Stacked metasurfaces for enhancing the emission and extraction rate of single nitrogen-vacancy centers in nanodiamond

Abstract

Dielectric metasurfaces with unique possibilities of manipulating light–matter interaction lead to new insights in exploring spontaneous emission control using single quantum emitters. Here, we study the stacked metasurfaces in one- (1D) and two-dimensions (2D) to enhance the emission rate of a single quantum emitter using the associated optical resonances. The 1D structures with stacked bilayers are investigated to exhibit Tamm plasmon resonance optimized at the zero phonon line (ZPL) of the negative nitrogen-vacancy (NV−) center.

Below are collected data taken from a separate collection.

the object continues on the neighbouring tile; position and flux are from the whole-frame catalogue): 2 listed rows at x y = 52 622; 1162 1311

The 2D stacked metasurface comprising of two-slots silicon nano-disks is studied for the Kerker condition at ZPL wavelength. The far-field radiation plots for the 1D and 2D stacked metasurfaces show an increased extraction efficiency rate for the NV− center at ZPL wavelength that reciprocates the localized electric field intensity. The modified local density of optical states results in large Purcell enhancement of 3.8 times and 25 times for the single NV− center integrated with 1D and 2D stacked metasurface, respectively. These results have implications in exploring stacked metasurfaces for applications such as single photon generation and CMOS compatible light sources for on-demand chip integration.